Each time I select my manuscript folder, memory jumps a couple hundred MB. My project is 1.5 MB in size with 24,000 words. Memory jumps every time I click a single project folder and then click the master manuscript folder. By doing this a half-dozen times, my memory usage is over 2GB.
It should be noted that that memory usage became the baseline for any new projects opened and only reverted to a state of less than 100,000 KB after I completely closed Scrivener and then restarted it. Scrivenings mode seems to be the issue here.
One more data point on this – simply took a Research section about the length of a short story, put it in Scrivenings mode, clicked on and off the Research folder a number of times.
Each Scrivenings mode click on the folder added circa 50MB to memory used by Scrivener, in the (all latest) Win10 Task Manager.
Closing a project with this activity (I had several open) didn’t give any of this added memory back.
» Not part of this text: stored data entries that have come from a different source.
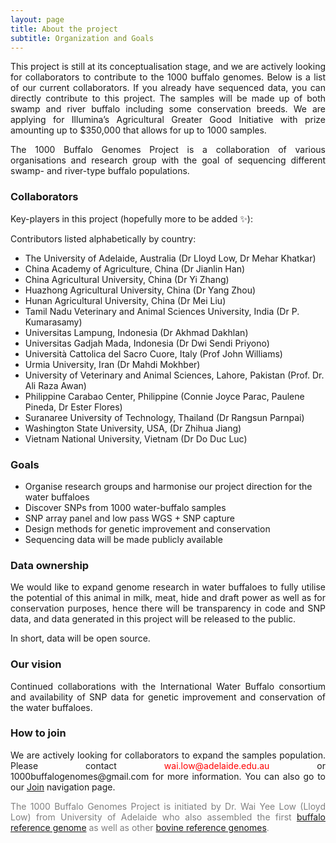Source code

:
 ```yaml
---
layout: page
title: About the project
subtitle: Organization and Goals
---
```


<p><div style="text-align: justify">
This project is still at its conceptualisation stage, and we are actively looking for collaborators to contribute to the 1000 buffalo genomes. Below is a list of our current collaborators. If you already have sequenced data, you can directly contribute to this project. The samples will be made up of both swamp and river buffalo including some conservation breeds. We are applying for Illumina’s Agricultural Greater Good Initiative with prize amounting up to $350,000 that allows for up to 1000 samples.
</div></p>

<p><div style="text-align: justify">
The 1000 Buffalo Genomes Project is a collaboration of various organisations and research group with the goal of sequencing different swamp- and river-type buffalo populations.
</div></p>

### Collaborators
Key-players in this project (hopefully more to be added ✨):

Contributors listed alphabetically by country: 

- The University of Adelaide, Australia (Dr Lloyd Low, Dr Mehar Khatkar) 
- China Academy of Agriculture, China (Dr Jianlin Han) 
- China Agricultural University, China (Dr Yi Zhang) 
- Huazhong Agricultural University, China (Dr Yang Zhou) 
- Hunan Agricultural University, China (Dr Mei Liu)  
- Tamil Nadu Veterinary and Animal Sciences University, India (Dr P. Kumarasamy)
- Universitas Lampung, Indonesia (Dr Akhmad Dakhlan)
- Universitas Gadjah Mada, Indonesia (Dr Dwi Sendi Priyono)
- Università Cattolica del Sacro Cuore, Italy (Prof John Williams)
- Urmia University, Iran (Dr Mahdi Mokhber)
- University of Veterinary and Animal Sciences, Lahore, Pakistan (Prof. Dr. Ali Raza Awan) 
- Philippine Carabao Center, Philippine (Connie Joyce Parac, Paulene Pineda, Dr Ester Flores)
- Suranaree University of Technology, Thailand (Dr Rangsun Parnpai)
- Washington State University, USA, (Dr Zhihua Jiang) 
- Vietnam National University, Vietnam (Dr Do Duc Luc)

<!-- - <a href="https://www.pcc.gov.ph/">Philippine Carabao Center</a>
- <a href="https://set.adelaide.edu.au/davies-research-centre/">The University of Adelaide</a>
- <a href="https://ansci.wsu.edu/people/faculty/zhihua-jiang/">Dr. Zhihua Jiang</a> from Washington State University
- <a href="https://fas.vnua.edu.vn/department/department-of-animal-breeding-and-genetics">Vietnam National University</a>
- <a href="https://uvas.edu.pk/institutes/bio-biochemstry/staff/profiles/ali_raza.htm">University of Veterinary and Animal Sciences, Lahore</a> -->

### Goals
- Organise research groups and harmonise our project direction for the water buffaloes
- Discover SNPs from 1000 water-buffalo samples
- SNP array panel and low pass WGS + SNP capture
- Design methods for genetic improvement and conservation
- Sequencing data will be made publicly available

### Data ownership
<div style="text-align: justify">
We would like to expand genome research in water buffaloes to fully utilise the potential of this animal in milk, meat, hide and draft power as well as for conservation purposes, hence there will be transparency in code and SNP data, and data generated in this project will be released to the public.

In short, data will be open source.
</div>

### Our vision
<div style="text-align: justify">
Continued collaborations with the International Water Buffalo consortium and availability of SNP data for genetic improvement and conservation of the water buffaloes.
</div>

### How to join
<p> <div style="text-align: justify">
We are actively looking for collaborators to expand the samples population. Please contact <span style="color:red">wai.low@adelaide.edu.au</span> or 1000buffalogenomes@gmail.com for more information. You can also go to our <a href="https://1000buffalogenomes.github.io/join/">Join</a> navigation page.
</div> </p>

<p> <div style="text-align: justify"> <span style="color:gray">
The 1000 Buffalo Genomes Project is initiated by Dr. Wai Yee Low (Lloyd Low) from University of Adelaide who also assembled the first <a href="https://www.nature.com/articles/s41467-018-08260-0">buffalo reference genome</a> as well as other <a href="https://www.nature.com/articles/s41467-020-15848-y">bovine reference genomes</a>.</span>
So I was working on a generic novel template for NaNoWriMo and noted some unusual behavior somewhat related to this. Scrivenings mode still exhibits the memory race as noted earlier, just not as dramatically, when entering it with 100 empty scenes selected - so it doesn’t matter if you are in the manuscript folder, research folder, or any combination of folders. The strangeness I noted was in the Outliner mode when working with meta-data. I found that it is easier (less wait time) to set up the meta-data with only one scene open in Outliner mode (which doesn’t display anything but the outline columns). My meta-data fields correspond to fields I will be using in Aeon Timeline, but Aeon was not a part of the setup of the template. Once the columns were set up, I selected a few scenes in the Binder to see how things looked in Outliner mode - no problems so far. Once I clicked on the single chapter that held the 100 blank scenes to display in Outliner mode (target set for each scene is 500 words, so 100x500=50,000), Scrivener immediately took up 12-15% of the CPU and became unresponsive for a few seconds - similar to what I was experiencing when trying to set up the columns when I had multiple scenes selected in Outliner mode. Making any changes to the columns (clicking them on/off or resizing a column) when all of the Chapter scenes were selected also resulted in the CPU race and unresponsiveness for a few seconds. Interestingly enough, if I select the Manuscript folder in the Binder (which includes the one chapter with 100 empty scene documents) there is no CPU spike or unresponsiveness and the columns can be clicked on/off, resized, and rearranged in real-time without any pauses. Selecting about 30 or more of the blank scenes gets the same CPU usage spike and unresponsiveness as if I selected the chapter with the scenes. Other than the CPU spike and unresponsiveness, the memory usage is negligible and returns to “normal” for whatever mode you change to except for Scrivenings mode.